§ **DATASET ENTRIES**
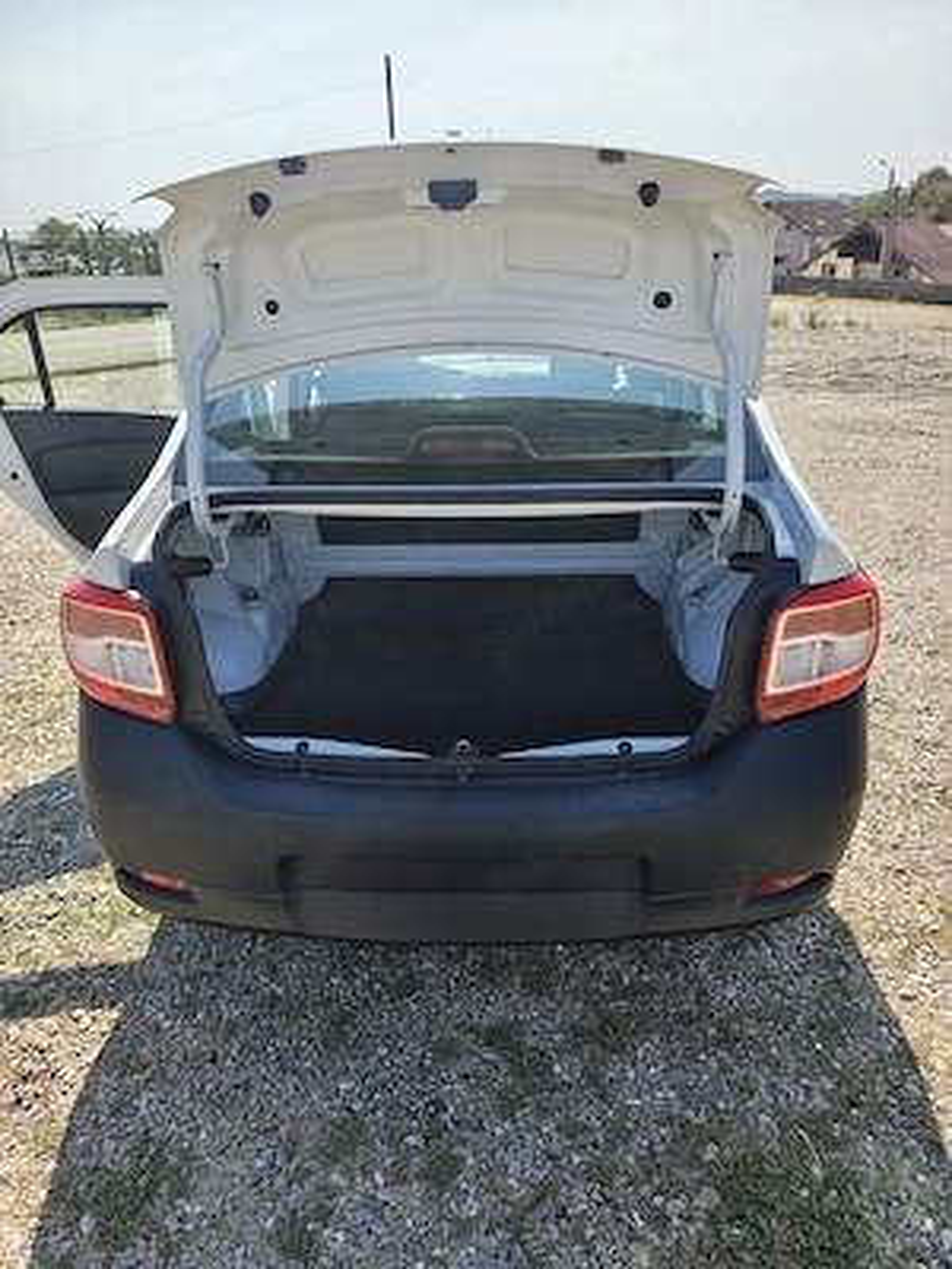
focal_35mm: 23
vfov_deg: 73.9
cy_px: 634
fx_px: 843
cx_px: 476
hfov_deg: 58.9
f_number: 1.6
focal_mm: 6.57
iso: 100
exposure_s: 1/612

§ **JOB**
Leaving every picture out, repeat each line of the material exactly.

§ **EXERCISE ANSWER**
focal_35mm: 23
vfov_deg: 73.9
cy_px: 634
fx_px: 843
cx_px: 476
hfov_deg: 58.9
f_number: 1.6
focal_mm: 6.57
iso: 100
exposure_s: 1/612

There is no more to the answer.